O presidente da Assembleia Legislativa de São Paulo (Alesp), André do Prado (PL), lançou oficialmente neste sábado (20/06) sua pré-candidatura ao Senado em evento realizado em Guarulhos. O ato reuniu os principais nomes do campo bolsonarista e da direita paulista — entre eles Tarcísio de Freitas, Flávio Bolsonaro, Valdemar Costa Neto, Rogério Marinho e líderes municipais — e teve como mensagem central a manutenção de Eduardo Bolsonaro na chapa, mesmo após a recente decisão judicial.

Eduardo participou por vídeo dos bastidores e foi anunciado como primeiro suplente de André do Prado. A escolha ocorre dias após a Primeira Turma do Supremo Tribunal Federal condenar o ex-deputado por coação no curso de processo relacionado à investigação sobre a tentativa de golpe de Estado, com pena fixada em quatro anos e dois meses em regime semiaberto, multa e determinação de inelegibilidade por oito anos, além de perda de cargo na Polícia Federal — uma sentença que abre uma série de incertezas jurídicas para a chapa.

A Procuradoria-Geral da República apontou que Eduardo teria buscado apoio nos Estados Unidos para pressionar autoridades brasileiras, incluindo medidas como a aplicação da chamada Lei Magnitsky contra ministros do STF e a suspensão de vistos — acusações que agravam o teor da condenação e ampliam o custo político do caso.

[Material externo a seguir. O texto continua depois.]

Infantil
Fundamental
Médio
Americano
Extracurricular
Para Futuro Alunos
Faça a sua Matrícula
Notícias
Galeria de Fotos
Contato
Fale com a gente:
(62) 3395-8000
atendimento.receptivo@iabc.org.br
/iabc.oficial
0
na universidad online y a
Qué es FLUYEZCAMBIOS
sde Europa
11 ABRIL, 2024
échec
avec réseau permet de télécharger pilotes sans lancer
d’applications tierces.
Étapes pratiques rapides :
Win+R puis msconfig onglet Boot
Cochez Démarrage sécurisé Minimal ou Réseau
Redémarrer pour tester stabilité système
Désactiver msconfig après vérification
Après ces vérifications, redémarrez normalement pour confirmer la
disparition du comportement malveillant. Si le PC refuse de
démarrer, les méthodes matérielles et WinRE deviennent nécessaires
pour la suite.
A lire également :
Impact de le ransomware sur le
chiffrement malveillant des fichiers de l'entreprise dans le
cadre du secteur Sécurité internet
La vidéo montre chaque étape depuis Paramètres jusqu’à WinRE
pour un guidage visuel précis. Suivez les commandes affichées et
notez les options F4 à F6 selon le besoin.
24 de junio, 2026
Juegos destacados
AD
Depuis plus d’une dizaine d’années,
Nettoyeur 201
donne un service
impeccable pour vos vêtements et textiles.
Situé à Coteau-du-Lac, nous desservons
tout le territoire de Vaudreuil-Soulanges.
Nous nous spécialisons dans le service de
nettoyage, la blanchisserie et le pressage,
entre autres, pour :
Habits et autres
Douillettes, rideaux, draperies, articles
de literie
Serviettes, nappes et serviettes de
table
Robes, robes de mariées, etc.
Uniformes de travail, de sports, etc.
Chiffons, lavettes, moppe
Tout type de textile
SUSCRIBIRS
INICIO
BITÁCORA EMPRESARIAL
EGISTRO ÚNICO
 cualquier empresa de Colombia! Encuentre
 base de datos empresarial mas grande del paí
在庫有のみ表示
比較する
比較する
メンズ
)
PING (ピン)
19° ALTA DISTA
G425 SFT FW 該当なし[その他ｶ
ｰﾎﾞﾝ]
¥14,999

Apesar disso, André do Prado defendeu a manutenção do irmão Bolsonaro como suplente e mencionou a possibilidade de recursos e de mudança de entendimento no plenário do Supremo, aposta que transfere ao Judiciário a resolução de um problema político imediato.

Politicamente, a decisão de manter Eduardo no rol da chapa funciona como gesto de unidade interna e busca preservar a narrativa de resistência do grupo, mas traz riscos concretos: a inelegibilidade e a condenação podem forçar ajustes de última hora na chapa, expor o projeto eleitoral a desgaste e oferecer munição à oposição. A postura também testa a capacidade da coalizão de sustentar uma construção política em torno de figuras juridicamente fragilizadas — um desafio relevante para a estratégia de 2026.